Stored data entries:
● ● ●

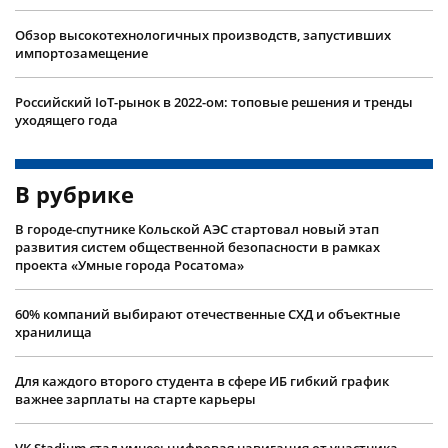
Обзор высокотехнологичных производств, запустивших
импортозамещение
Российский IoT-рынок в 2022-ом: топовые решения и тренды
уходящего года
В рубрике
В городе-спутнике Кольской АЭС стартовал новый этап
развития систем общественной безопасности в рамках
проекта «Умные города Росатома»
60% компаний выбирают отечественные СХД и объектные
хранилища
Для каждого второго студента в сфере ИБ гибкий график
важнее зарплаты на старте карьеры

● ● ●

AIM OF THE EXERCISE
The lines above should be transcribed exactly, with every image removed.

EXERCISE ANSWER
Обзор высокотехнологичных производств, запустивших
импортозамещение
Российский IoT-рынок в 2022-ом: топовые решения и тренды
уходящего года
В рубрике
В городе-спутнике Кольской АЭС стартовал новый этап
развития систем общественной безопасности в рамках
проекта «Умные города Росатома»
60% компаний выбирают отечественные СХД и объектные
хранилища
Для каждого второго студента в сфере ИБ гибкий график
важнее зарплаты на старте карьеры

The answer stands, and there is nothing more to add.